I am not sure if the makers of this film genuinely did plan to make a whole film about Sean as an individual, but the actual end result is a lot better than that may have been. The goal here seems to be to give the viewer an experience of this adolescence's life at the moment, and fill in around his words with shots from his city, showing what it is like as a place and what people get up to. In doing so it has a poetic glide of images from bowling alleys, empty landscapes, a old swing under a graffiti-strewed bridge, a sort of spring-break event of tasteless excess, and other such images. All the time we hear from Sean about the rather dead-end feeling of no opportunities, few activities, and some of the memorable events that stand out – mostly slightly tawdry and low-key. This comes together really well to produce a sense of a place and also of a generation; as I said, I have never been an American teenager, but I got a good understanding of Sean's situation from this film, which tells me it worked.

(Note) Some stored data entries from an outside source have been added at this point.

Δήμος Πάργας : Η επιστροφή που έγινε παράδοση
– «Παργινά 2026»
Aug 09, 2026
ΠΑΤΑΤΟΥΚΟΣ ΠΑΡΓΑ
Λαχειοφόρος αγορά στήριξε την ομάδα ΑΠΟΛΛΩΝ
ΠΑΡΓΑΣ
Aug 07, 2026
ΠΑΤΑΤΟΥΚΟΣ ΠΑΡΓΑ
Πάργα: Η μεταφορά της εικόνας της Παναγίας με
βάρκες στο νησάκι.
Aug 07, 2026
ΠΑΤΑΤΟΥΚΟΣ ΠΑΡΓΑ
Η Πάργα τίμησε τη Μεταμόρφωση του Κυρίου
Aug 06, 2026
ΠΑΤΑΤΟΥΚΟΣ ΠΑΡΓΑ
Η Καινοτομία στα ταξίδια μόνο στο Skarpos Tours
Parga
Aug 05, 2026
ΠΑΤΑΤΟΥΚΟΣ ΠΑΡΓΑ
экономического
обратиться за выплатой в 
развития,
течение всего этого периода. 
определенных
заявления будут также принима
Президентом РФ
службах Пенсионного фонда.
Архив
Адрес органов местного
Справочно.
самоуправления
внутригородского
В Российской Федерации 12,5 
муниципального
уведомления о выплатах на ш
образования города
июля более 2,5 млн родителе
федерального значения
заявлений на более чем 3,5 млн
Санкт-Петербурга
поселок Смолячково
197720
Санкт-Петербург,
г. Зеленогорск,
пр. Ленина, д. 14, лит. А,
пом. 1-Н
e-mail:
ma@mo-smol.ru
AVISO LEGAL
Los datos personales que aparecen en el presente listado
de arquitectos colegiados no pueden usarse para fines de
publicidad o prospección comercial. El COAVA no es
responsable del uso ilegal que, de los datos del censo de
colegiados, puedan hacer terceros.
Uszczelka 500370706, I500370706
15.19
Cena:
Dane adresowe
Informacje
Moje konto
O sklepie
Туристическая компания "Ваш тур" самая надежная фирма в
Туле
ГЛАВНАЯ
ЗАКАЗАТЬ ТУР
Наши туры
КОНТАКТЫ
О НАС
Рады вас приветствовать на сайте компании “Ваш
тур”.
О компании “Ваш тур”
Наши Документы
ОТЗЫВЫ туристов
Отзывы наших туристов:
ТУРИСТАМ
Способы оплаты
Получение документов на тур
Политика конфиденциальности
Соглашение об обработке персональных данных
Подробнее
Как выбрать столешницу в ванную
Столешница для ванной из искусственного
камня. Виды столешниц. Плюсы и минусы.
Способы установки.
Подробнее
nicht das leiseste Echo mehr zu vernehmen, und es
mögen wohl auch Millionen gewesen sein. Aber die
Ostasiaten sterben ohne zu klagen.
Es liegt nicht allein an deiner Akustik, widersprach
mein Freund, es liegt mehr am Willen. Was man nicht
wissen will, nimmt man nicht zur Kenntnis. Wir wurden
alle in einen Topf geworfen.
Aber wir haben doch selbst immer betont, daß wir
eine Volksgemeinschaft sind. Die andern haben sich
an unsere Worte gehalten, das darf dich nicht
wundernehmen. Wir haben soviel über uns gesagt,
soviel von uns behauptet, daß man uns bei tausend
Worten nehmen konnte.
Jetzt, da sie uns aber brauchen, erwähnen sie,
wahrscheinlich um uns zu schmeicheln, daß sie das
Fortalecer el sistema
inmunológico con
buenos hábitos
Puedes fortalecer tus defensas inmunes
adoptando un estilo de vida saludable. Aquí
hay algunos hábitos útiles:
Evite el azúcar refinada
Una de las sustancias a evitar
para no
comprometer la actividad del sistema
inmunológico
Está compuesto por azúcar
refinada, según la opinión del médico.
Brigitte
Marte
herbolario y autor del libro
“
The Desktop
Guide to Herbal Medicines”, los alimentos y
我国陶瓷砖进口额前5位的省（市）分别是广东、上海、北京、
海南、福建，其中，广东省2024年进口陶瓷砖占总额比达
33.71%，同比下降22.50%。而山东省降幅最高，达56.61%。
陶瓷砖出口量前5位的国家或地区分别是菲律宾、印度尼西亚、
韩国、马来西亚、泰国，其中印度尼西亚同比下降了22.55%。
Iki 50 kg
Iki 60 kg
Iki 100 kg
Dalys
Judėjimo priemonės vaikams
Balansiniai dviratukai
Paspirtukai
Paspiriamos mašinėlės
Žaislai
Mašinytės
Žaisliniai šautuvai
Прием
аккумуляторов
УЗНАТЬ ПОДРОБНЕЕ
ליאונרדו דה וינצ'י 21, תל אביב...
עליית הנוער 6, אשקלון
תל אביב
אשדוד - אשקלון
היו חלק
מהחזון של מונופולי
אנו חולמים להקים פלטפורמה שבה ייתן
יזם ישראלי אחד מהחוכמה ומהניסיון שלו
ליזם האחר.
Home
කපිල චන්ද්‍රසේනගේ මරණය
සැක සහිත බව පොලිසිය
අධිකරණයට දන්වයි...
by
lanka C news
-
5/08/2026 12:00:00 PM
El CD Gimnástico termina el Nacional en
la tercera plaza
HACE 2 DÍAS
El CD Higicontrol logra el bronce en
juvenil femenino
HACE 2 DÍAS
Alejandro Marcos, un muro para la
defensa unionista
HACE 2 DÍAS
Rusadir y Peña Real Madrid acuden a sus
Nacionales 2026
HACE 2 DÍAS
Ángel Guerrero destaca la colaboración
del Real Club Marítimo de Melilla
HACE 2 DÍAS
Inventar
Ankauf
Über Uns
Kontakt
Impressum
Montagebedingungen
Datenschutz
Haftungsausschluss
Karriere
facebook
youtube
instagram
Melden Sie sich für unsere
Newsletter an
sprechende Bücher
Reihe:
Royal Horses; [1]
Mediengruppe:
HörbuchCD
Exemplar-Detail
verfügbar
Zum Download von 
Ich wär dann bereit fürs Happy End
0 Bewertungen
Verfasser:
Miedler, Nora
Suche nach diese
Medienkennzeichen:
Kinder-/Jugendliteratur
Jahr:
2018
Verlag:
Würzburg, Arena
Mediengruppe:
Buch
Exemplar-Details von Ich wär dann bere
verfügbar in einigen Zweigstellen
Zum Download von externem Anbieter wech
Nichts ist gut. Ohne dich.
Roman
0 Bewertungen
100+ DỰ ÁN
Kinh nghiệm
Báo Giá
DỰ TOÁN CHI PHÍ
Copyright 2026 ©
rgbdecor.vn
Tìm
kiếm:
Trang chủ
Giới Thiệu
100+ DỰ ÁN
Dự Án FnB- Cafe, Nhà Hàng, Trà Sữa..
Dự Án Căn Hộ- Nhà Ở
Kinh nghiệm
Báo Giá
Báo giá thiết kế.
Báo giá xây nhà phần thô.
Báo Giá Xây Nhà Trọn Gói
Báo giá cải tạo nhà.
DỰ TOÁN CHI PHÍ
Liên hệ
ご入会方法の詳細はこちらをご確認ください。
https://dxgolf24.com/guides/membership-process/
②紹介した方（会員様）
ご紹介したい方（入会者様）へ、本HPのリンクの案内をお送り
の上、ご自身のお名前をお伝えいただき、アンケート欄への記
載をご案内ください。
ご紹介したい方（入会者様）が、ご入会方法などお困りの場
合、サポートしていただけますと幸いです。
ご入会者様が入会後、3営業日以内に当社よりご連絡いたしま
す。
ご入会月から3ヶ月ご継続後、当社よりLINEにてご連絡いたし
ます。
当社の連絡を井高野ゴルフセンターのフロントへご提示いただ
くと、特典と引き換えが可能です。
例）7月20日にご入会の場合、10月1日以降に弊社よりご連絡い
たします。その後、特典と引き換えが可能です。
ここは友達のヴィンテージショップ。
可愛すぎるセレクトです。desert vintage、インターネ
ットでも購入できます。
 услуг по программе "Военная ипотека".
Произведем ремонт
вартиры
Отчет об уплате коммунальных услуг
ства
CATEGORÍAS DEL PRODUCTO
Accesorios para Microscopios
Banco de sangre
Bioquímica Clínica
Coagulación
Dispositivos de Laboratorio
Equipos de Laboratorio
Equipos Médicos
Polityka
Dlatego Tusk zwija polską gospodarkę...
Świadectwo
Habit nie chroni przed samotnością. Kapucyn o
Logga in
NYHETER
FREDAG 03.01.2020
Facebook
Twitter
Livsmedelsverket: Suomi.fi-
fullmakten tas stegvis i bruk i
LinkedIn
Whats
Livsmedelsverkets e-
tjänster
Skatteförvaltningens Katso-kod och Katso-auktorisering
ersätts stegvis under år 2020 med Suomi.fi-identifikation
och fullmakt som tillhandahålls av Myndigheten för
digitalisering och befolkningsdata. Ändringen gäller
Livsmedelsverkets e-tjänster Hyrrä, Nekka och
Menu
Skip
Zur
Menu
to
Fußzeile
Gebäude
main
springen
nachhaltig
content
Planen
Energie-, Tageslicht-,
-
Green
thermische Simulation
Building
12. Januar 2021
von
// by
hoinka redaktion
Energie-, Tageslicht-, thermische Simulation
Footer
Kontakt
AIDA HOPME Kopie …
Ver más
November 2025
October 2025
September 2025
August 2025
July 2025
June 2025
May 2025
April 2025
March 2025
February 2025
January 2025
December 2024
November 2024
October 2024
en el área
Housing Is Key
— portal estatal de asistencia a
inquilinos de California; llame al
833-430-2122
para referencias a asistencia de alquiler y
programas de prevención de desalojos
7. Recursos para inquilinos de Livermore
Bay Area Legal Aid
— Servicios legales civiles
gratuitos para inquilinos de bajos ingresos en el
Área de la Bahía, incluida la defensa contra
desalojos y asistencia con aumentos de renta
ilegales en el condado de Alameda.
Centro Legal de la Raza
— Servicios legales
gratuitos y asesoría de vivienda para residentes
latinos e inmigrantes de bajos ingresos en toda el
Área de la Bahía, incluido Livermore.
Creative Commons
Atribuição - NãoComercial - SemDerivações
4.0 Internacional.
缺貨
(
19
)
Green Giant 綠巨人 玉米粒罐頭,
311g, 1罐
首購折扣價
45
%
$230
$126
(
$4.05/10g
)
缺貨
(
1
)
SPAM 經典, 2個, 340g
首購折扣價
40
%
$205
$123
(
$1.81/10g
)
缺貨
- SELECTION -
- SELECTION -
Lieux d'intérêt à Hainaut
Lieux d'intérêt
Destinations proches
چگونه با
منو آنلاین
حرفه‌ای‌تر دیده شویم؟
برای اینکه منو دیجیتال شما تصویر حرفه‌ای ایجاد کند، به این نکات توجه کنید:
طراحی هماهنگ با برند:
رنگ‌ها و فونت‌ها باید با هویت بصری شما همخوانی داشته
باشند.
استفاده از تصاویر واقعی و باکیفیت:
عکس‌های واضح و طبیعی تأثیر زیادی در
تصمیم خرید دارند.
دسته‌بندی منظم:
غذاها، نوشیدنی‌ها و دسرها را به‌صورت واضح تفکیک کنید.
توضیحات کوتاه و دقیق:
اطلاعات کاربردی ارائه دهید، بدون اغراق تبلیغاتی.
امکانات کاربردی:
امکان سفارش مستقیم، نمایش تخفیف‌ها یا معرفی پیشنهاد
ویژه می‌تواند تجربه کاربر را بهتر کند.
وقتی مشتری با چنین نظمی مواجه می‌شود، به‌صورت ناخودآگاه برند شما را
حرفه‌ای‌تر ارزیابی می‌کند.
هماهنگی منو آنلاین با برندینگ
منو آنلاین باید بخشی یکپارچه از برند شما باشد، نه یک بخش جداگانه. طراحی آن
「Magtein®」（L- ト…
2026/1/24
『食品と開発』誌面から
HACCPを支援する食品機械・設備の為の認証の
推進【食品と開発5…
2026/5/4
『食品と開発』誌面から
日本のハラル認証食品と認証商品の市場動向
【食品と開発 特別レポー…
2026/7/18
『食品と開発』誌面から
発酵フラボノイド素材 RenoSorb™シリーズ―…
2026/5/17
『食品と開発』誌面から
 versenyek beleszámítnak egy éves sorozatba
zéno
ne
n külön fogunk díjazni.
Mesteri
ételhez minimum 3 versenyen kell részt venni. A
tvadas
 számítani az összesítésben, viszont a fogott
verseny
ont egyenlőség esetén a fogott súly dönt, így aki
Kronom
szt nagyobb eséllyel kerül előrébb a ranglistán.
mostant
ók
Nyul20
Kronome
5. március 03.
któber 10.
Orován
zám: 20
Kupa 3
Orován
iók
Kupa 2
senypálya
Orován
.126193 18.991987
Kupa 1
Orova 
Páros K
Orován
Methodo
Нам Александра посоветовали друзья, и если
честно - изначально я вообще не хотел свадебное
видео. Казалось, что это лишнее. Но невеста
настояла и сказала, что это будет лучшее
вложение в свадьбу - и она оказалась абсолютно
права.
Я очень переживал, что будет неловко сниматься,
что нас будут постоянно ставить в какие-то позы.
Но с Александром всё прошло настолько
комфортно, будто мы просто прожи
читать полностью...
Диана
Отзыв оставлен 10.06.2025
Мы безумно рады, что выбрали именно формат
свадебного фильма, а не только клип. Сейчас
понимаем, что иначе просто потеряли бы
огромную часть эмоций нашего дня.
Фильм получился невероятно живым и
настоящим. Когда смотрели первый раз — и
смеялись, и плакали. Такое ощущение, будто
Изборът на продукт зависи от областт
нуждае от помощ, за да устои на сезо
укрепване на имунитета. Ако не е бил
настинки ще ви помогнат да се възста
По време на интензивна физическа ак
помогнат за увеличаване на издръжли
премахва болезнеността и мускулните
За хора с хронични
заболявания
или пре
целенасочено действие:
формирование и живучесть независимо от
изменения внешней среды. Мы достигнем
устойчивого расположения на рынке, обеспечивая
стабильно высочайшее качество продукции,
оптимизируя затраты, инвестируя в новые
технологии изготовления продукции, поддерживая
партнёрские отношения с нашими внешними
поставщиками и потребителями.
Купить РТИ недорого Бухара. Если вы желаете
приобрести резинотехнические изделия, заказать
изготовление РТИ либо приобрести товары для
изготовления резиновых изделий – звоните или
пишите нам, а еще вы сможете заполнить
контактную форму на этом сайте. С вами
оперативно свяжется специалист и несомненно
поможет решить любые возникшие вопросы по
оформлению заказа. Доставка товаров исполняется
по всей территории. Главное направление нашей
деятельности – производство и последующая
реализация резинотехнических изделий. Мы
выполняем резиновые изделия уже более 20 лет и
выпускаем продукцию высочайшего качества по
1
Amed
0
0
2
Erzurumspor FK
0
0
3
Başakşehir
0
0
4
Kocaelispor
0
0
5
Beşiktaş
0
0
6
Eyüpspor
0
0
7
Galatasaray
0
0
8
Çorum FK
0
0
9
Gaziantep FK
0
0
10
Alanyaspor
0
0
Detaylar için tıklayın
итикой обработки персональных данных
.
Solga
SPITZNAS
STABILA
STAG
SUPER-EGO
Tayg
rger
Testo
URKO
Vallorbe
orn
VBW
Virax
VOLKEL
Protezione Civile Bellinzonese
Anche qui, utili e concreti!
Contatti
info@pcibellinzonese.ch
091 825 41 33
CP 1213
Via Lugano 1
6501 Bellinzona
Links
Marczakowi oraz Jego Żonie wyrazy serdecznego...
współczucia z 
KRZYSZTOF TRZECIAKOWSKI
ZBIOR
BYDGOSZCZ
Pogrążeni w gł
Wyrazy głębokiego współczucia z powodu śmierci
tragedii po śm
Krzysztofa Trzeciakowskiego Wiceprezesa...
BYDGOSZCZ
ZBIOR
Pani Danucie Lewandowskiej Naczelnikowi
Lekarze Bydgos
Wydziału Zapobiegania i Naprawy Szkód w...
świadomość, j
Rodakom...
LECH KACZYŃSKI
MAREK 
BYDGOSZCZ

The downside of the approach is that the film is using a very broad brush to paint this picture, and it doesn't really go out of its way to flatter; the images of a bowling alley is so small middle-America that it hurts, the teenagers blowing off steam with sexual and drunken activity, the spread-out suburban housing, all of these things speak to the tedium of reality, the smallness of it all, and suggests that to stay is only to accept your place and accept your lot. In a way it is a bit patronizing to say out loud, and probably also quite unfair because all "someone has to live there" places are like this all round the world, not everyone can live in a big bright exciting city. The thing that sort of makes me okay to give this aspect a pass, is that the director comes from this place him (Lake Havasu City), so I guess there is a lot of his own experience and feeling in the film too – particularly the pictures.

So, for its weaknesses, it does work very well. I found it still and engaging, painting a picture of a life in this place, and filling it out to give a sense of experiences that must be common across others in the same boat in different but similar places.